If you really cared about licensing your software (e.g. you thought someone might get wealthy from the software, or someone might get sued), then you'd spend a few bucks to have a lawyer draft a license for you, specifically.
And if users really cared about the licenses they were agreeing to, they'd probably complain. Because some of the licenses, the terms they contain, are beyond unreasonable. They are so one-sided as to be unenforceable.
It's amusing how programmers who post comments on the web are so tuned in to licenses, but in reality they spend little effort/money when it comes to licensing. And that's OK, because with "99%" of software programs, it does not matter. It's irrelevant. No one gets wealthy, no one gets injured, no one sues. It's neither here nor there. Some cut and pasted text that no one reads is good enough.

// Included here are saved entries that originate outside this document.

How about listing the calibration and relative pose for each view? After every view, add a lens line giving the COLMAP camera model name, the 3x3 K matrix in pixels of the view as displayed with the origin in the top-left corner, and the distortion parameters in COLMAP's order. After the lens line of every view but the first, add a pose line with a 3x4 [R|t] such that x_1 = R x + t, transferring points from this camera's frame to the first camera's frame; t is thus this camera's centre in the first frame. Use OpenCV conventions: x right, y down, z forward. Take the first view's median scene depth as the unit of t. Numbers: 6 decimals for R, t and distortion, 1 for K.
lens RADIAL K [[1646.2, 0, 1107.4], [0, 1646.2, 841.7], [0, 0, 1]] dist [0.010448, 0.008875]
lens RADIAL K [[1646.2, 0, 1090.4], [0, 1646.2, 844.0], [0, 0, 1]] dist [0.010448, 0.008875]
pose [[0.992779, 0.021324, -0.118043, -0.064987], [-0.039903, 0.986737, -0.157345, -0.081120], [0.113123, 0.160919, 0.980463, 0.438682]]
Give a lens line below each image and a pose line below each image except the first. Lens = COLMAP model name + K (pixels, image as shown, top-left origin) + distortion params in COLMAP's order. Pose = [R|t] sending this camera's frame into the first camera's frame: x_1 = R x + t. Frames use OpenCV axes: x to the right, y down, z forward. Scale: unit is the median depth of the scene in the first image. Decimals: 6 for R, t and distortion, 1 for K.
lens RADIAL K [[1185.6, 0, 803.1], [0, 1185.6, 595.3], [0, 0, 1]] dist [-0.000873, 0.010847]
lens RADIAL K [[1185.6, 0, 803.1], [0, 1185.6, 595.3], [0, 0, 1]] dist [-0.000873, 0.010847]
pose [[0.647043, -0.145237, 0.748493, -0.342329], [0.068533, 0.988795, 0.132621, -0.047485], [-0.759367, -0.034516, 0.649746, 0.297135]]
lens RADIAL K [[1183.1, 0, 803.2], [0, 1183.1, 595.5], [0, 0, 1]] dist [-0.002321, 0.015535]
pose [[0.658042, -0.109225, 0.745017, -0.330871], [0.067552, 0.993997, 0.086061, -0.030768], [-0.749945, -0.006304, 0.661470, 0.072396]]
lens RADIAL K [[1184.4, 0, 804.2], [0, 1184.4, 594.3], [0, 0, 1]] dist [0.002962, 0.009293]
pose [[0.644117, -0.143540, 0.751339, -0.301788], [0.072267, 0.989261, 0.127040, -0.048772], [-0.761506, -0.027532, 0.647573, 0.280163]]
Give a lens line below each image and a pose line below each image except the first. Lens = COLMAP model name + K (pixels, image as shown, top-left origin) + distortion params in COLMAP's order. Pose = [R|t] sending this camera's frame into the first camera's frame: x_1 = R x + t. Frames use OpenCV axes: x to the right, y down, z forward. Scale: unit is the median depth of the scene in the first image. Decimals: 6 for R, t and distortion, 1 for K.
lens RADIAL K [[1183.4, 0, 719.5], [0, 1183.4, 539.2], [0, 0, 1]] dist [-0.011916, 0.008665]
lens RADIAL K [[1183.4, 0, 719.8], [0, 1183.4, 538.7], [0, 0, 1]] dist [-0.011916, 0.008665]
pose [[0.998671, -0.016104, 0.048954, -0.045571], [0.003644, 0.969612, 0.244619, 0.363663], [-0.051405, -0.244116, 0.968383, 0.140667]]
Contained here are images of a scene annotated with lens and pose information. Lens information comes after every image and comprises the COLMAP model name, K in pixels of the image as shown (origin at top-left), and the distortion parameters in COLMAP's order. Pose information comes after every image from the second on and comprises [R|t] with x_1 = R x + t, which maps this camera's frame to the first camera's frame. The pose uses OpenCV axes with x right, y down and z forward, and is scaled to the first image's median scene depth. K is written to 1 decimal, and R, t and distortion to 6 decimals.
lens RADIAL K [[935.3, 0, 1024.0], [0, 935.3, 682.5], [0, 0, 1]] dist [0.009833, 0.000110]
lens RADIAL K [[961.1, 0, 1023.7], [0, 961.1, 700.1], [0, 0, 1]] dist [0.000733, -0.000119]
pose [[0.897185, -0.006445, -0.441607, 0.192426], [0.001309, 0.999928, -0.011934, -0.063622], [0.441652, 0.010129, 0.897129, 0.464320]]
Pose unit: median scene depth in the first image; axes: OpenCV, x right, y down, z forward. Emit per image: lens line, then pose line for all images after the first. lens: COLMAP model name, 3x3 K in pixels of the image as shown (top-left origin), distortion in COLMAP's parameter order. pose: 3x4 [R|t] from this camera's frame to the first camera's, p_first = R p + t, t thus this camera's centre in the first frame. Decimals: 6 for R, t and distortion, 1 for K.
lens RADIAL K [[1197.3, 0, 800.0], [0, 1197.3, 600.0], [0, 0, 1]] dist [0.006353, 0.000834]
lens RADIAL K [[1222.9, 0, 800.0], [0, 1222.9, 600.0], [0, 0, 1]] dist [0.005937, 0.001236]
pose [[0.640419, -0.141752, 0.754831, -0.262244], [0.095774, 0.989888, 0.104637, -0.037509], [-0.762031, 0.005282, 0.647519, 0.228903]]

But licenses do make a great subject for programmer chatter on the web. It never stops.
Truthfully, in the context of the web, at the end of the day, the license is not nearly as important as whether someone is going to sue. Because if she really wants to sue, and has the means to do so, a copy and pasted license is probably not going to stop her.
That said, for many authors the choice won't be between CC BY-NC and the more permissive CC BY, it's between CC BY-NC and a non-copyleft license. So we might just end up with less content under a free license. I'm not sure if conceptual purity is worth it.